Excerpt of the model built on Les Misérables by Victor Hugo. Each row is one n-gram. Each column is one letter. Each cell contains the occurrences of the combination n-gram/letter.
Then, given a query string, we generate permutations of it, evaluate how pronounceable they look, and keep the best ones. The score of a permutation is the product of the score of each of its n-gram/letter combinations. The score of a combination is the ratio between the occurrences of that combination and the total occurrences of the n-gram. For instance, the score of `victo-i` is 43/58 = 0.74 and the score of `victo-r` is 15/58 = 0.26. For each letter, we only consider the combination with the longest n-gram possible. In the word `victor`, for the letter `r`, we only consider the score the combination `victo-r`, even if `icto-r`, `cto-r`, `to-r` and `o-r` are found in the model. This comes from the idea that longer existing sequences will provide better results.
# Optimizing Exploration
Iterating through each permutation is a combinatorial problem. A timeout ensures that the generator always answer within a given time frame, but some refinements can be made. Permutations are generated by exploring a tree where nodes are lists of remaining letters to place. The root contains all letters in the query. At a given node, each letter yields a new branch where that letter is removed from the list and appended to the permutation. Each branch is thus associated to a letter. Leaf nodes correspond to nodes originating from a `$` branch.

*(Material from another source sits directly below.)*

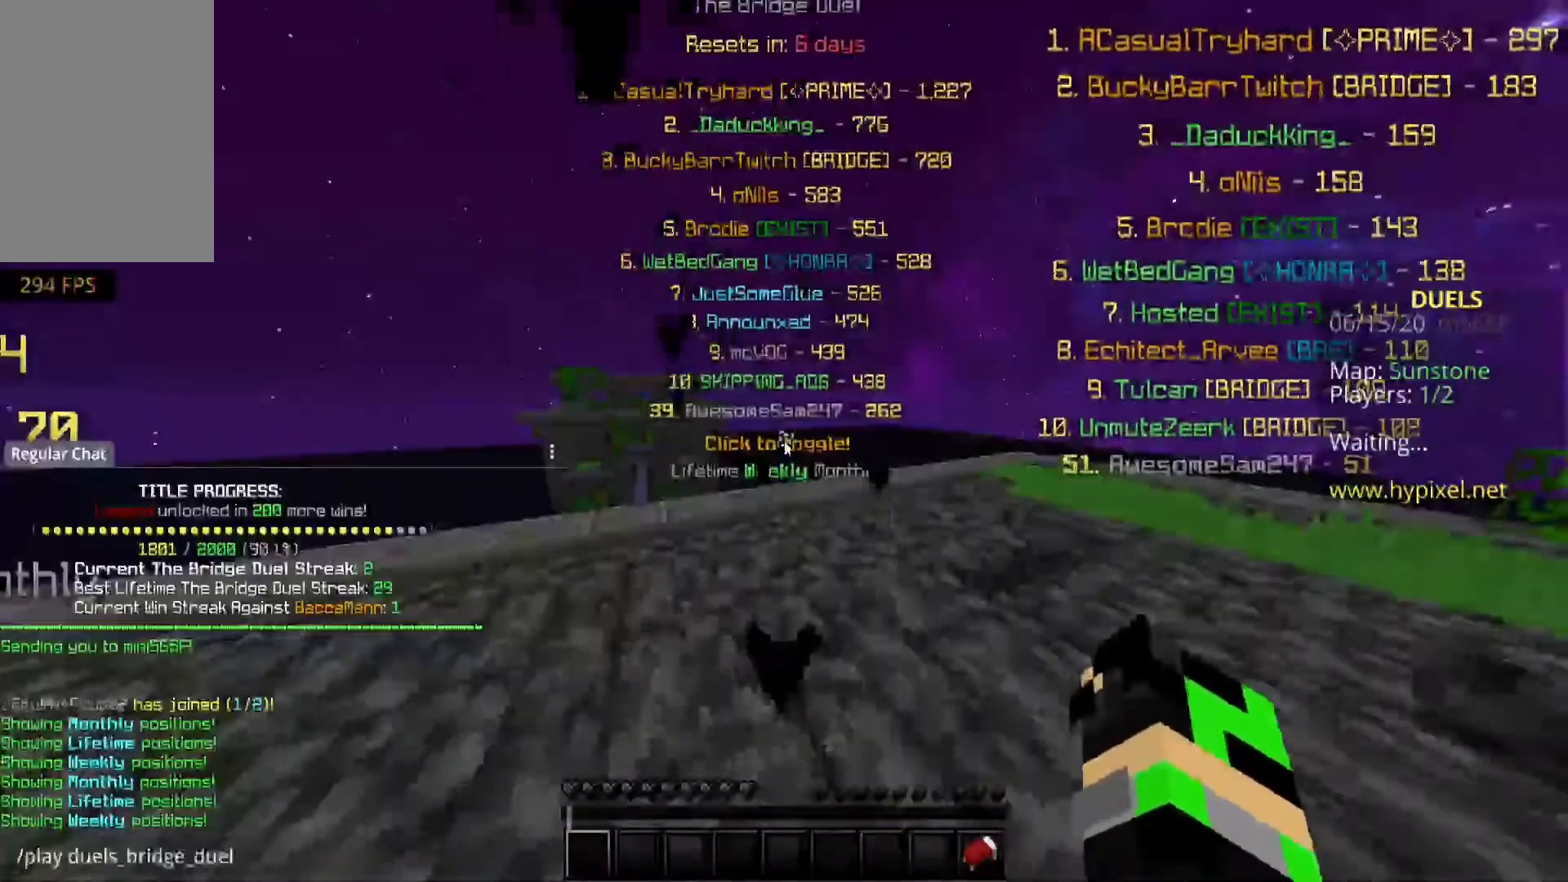
{"keys": [], "mouse": [], "events": []}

This architecture allows for a nice optimization. First, we can keep track of the score of a permutation while going down the tree: we start at 1 at the root and multiply at each branch with the score of the chosen letter. Second, this value can only decrease while going down the tree: the score of any combination is a number between 0 and 1, so multiplying any positive number by it will return a lower or equal value. If all we are interested in are the top-K permutations, we can keep a list of the top-K scores encountered so far, and discard any branch where the value is already below the worst of those top-K scores.

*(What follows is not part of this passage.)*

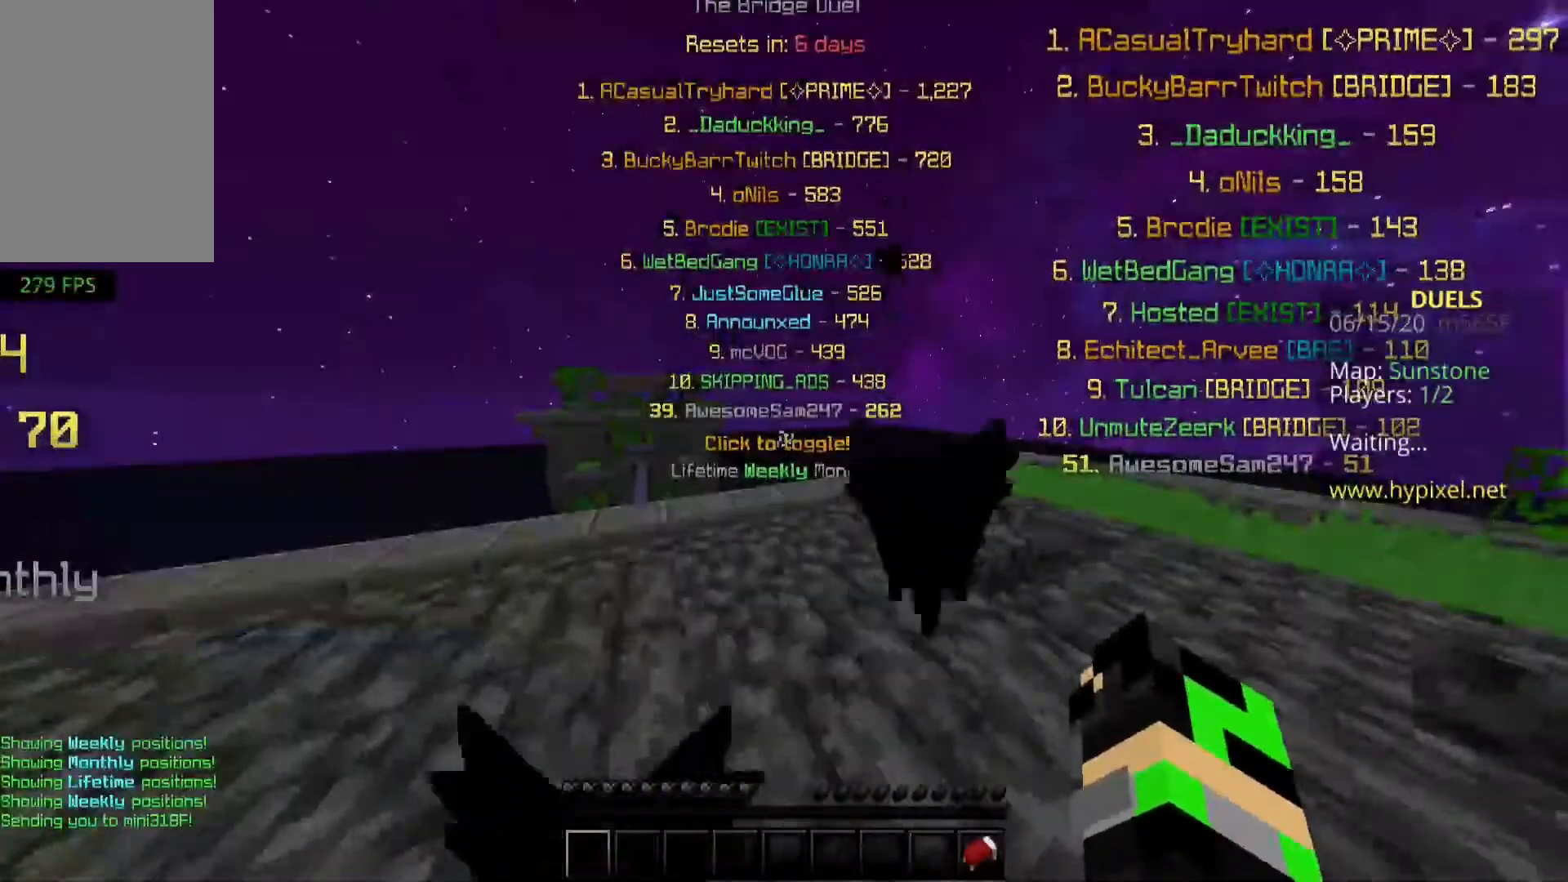
{"keys": [], "mouse": [], "events": []}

Plot of the exploration tree for the starting sequence jade. Nodes in red are ignored when only looking for the top-2 permutations (deja and jade), which represents about half of the tree.
In practice, this is not always enough, especially with very long sequences. Additional constraints, such as an absolute minimum score, or a minimal value for n-grams length, provide additional help. Also, the tree is explored depth-first, and high score branches are explorered first. In case of timeout, we can hope that our results are as decent as they can be.